*** Data records ***
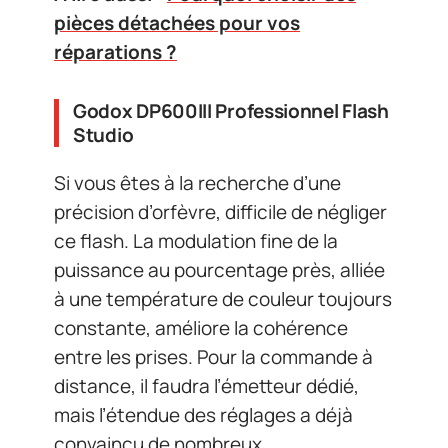
pièces détachées pour vos
réparations ?
Godox DP600III Professionnel Flash
Studio
Si vous êtes à la recherche d’une
précision d’orfèvre, difficile de négliger
ce flash. La modulation fine de la
puissance au pourcentage près, alliée
à une température de couleur toujours
constante, améliore la cohérence
entre les prises. Pour la commande à
distance, il faudra l’émetteur dédié,
mais l’étendue des réglages a déjà
convaincu de nombreux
***
Look above for the line containing "mais l’étendue des réglages a déjà". From there to the final line of the entries, repeat every line exactly.

# Reply to the task
mais l’étendue des réglages a déjà
convaincu de nombreux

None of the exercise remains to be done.